To-do item: Your job is to copy every line in the material containing the word "pères".

===== Given data =====

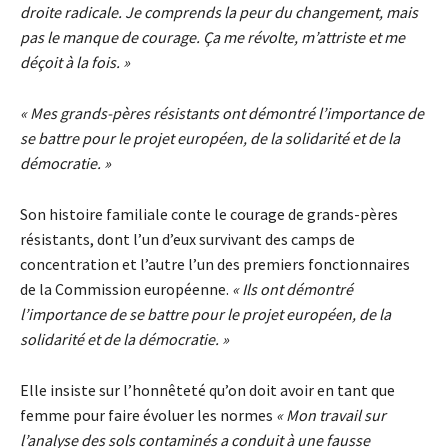
droite radicale. Je comprends la peur du changement, mais
pas le manque de courage. Ça me révolte, m’attriste et me
déçoit à la fois. »
« Mes grands-pères résistants ont démontré l’importance de
se battre pour le projet européen, de la solidarité et de la
démocratie. »
Son histoire familiale conte le courage de grands-pères
résistants, dont l’un d’eux survivant des camps de
concentration et l’autre l’un des premiers fonctionnaires
de la Commission européenne.
« Ils ont démontré
l’importance de se battre pour le projet européen, de la
solidarité et de la démocratie. »
Elle insiste sur l’honnêteté qu’on doit avoir en tant que
femme pour faire évoluer les normes
« Mon travail sur
l’analyse des sols contaminés a conduit à une fausse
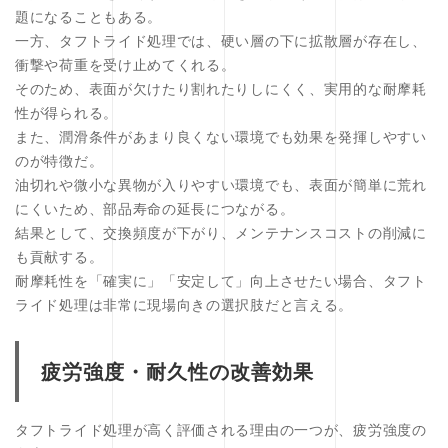
題になることもある。
一方、タフトライド処理では、硬い層の下に拡散層が存在し、
衝撃や荷重を受け止めてくれる。
そのため、表面が欠けたり割れたりしにくく、実用的な耐摩耗
性が得られる。
また、潤滑条件があまり良くない環境でも効果を発揮しやすい
のが特徴だ。
油切れや微小な異物が入りやすい環境でも、表面が簡単に荒れ
にくいため、部品寿命の延長につながる。
結果として、交換頻度が下がり、メンテナンスコストの削減に
も貢献する。
耐摩耗性を「確実に」「安定して」向上させたい場合、タフト
ライド処理は非常に現場向きの選択肢だと言える。
疲労強度・耐久性の改善効果
タフトライド処理が高く評価される理由の一つが、疲労強度の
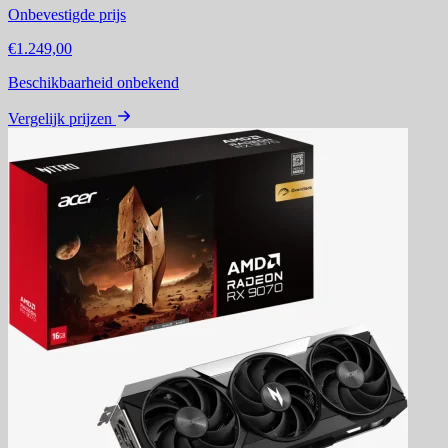
Onbevestigde prijs
€1.249,00
Beschikbaarheid onbekend
Vergelijk prijzen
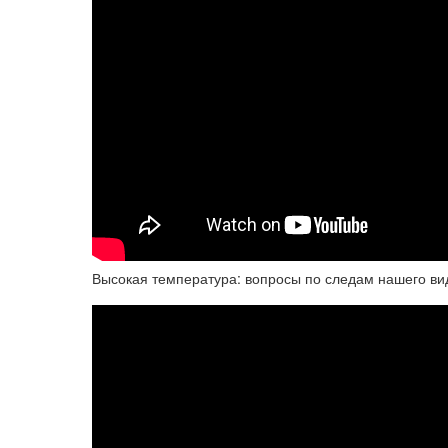
Высокая температура: вопросы по следам нашего ви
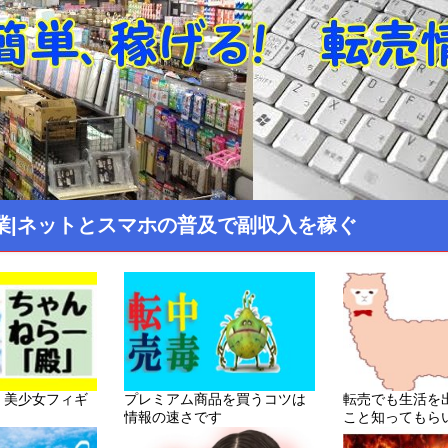
業|ネットとスマホの普及で副収入を稼ぐ
！美少女フィギ
プレミアム商品を買うコツは
転売でも生活を
情報の速さです
こと知ってもら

=====

Task response:
« Mes grands-pères résistants ont démontré l’importance de
Son histoire familiale conte le courage de grands-pères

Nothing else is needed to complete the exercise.